* [Exercice écrit 1] Recopiez mot pour mot le passage du texte sur le Diyanet qui commence aux mots « 2) Il examine » et s'arrête après les mots « processus de formation. ».

* [Extrait du document]
▽
2016
- Octobre 2016 : Rapport du Diyanet sur le terrorisme
La Direction des affaires religieuses de la Turquie (le Diyanet) est une unité administrative laïque créée en 1924, avant la mise en œuvre du code de la laïcité en 1937. Dans la Constitution de 1924, la religion de l’État turc est l’islam. Cette mention a été retirée de la Constitution en 1928. En 1937, le principe de Laiklik (laïcité) a été ajouté à la Constitution. La mission du Diyanet est d’exécuter des services concernant la foi islamique et ses pratiques, d’éclairer la société sur la religion, et de gérer les lieux de prière. Depuis 1983, elle a également le devoir de fournir des services religieux aux Turcs vivant à l’étranger par le biais de la DITIB (Diyanet Isleri türk Islam Birligi [Union turco-islamique pour les affaires religieuses]). Bien que le poste attribué au Diyanet soit lié à la religion, ses mécanismes structurels et juridiques sont laïques, et il a récemment gagné une position de plus en plus politique, en particulier pendant la période de pouvoir Parti de la justice et du développement (AKP).
Par ailleurs, le Diyanet s’est doté d’une nouvelle posture, en phase avec les discours et les actions du parti au pouvoir. À cet égard, alors que le monde subit les activités terroristes de DAESH/ISIS, le Diyanet vient de publier un rapport, au moment où la Turquie participe à des opérations transfrontalières avec les forces de la coalition internationale pour s’opposer aux forces terroristes, sur sa mentalité, ses activités et ses relations avec l’islam. En outre, selon le Diyanet, l’un des objectifs de ce rapport est de contribuer au processus de sensibilisation.
Le rapport souligne quatre points importants :
1) Il explique l’idéologie et l’état d’esprit de l’organisation terroriste, du point de vue du bureau administratif religieux de la Turquie.
2) Il examine la compréhension islamique de l’organisation appelée DAESH/ISIS et leur approche des textes religieux, et fournit des informations sur ses processus de formation.
3) Il donne une réponse explicative à la revendication de DAESH/ISIS d’être le califat de l’islam.
△
Entrées de données collectées
▽
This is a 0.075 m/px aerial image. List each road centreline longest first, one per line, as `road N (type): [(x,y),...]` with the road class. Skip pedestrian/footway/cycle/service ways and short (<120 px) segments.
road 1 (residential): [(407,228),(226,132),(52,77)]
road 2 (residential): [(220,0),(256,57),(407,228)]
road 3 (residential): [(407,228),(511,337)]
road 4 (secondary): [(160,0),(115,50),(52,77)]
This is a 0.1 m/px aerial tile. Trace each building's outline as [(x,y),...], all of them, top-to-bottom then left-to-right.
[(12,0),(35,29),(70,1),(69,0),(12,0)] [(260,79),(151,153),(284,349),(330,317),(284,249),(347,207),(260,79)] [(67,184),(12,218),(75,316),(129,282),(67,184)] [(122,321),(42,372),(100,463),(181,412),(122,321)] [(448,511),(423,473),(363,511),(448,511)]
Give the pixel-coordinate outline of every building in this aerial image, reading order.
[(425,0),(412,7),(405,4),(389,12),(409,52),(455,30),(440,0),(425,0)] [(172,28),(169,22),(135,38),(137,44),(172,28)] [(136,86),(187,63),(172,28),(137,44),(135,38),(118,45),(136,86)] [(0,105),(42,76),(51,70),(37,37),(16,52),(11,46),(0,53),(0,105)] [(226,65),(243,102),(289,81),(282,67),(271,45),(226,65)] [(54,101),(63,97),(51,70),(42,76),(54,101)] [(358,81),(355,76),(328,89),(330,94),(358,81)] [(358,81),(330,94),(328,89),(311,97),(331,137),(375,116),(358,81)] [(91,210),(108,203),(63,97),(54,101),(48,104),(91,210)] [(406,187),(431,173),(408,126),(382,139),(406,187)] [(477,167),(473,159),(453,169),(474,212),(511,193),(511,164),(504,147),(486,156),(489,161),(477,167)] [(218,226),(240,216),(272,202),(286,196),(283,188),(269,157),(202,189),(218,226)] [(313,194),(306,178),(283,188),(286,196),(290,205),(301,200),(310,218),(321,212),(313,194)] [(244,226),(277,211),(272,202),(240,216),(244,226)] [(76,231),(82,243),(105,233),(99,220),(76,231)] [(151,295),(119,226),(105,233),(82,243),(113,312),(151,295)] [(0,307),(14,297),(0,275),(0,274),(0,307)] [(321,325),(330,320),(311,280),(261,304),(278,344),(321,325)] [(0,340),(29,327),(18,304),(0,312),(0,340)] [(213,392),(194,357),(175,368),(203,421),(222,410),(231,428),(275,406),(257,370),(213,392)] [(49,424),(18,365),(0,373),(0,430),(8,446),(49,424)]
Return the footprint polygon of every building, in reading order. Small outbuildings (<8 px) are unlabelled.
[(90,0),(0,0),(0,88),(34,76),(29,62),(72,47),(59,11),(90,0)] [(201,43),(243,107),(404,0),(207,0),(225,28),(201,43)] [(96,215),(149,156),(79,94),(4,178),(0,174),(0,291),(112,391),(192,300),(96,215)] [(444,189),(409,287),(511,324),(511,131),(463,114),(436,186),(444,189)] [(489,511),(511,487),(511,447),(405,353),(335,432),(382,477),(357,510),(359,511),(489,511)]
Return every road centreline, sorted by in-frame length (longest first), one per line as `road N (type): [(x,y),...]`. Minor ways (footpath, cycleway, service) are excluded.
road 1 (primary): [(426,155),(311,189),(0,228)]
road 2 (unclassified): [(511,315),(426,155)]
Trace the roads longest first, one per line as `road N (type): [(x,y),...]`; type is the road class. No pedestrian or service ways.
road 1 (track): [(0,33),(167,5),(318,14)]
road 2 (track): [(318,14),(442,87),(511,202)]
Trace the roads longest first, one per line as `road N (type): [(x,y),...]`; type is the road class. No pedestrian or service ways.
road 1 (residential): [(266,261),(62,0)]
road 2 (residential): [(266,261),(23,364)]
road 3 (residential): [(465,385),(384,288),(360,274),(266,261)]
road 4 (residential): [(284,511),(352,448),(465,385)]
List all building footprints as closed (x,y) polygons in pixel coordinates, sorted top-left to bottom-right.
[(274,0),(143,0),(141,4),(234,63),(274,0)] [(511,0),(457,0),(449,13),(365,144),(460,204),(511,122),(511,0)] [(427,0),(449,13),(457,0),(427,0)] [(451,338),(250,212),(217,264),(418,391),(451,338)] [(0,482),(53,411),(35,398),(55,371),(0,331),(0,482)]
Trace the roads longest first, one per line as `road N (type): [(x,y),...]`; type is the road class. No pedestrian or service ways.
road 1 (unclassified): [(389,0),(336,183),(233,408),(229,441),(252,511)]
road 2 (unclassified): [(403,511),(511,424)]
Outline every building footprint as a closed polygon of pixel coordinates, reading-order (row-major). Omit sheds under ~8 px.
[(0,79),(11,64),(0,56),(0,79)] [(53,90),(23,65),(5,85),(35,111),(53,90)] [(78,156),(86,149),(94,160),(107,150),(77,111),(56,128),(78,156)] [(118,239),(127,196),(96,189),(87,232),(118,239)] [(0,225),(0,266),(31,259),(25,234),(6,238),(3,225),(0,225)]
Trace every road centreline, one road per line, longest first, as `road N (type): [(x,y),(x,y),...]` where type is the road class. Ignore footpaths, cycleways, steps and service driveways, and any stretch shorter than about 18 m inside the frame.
△
* [Exercice écrit 2] Dans les entrées de données collectées, reproduisez à l'identique les lignes allant de celle qui contient « Return every road » jusqu'à celle qui contient « road 2 (unclassified): [(511,315),(426,155)] », ces deux lignes comprises.

* [Corrigé détaillé 1]
2) Il examine la compréhension islamique de l’organisation appelée DAESH/ISIS et leur approche des textes religieux, et fournit des informations sur ses processus de formation.

* [Corrigé détaillé 2]
Return every road centreline, sorted by in-frame length (longest first), one per line as `road N (type): [(x,y),...]`. Minor ways (footpath, cycleway, service) are excluded.
road 1 (primary): [(426,155),(311,189),(0,228)]
road 2 (unclassified): [(511,315),(426,155)]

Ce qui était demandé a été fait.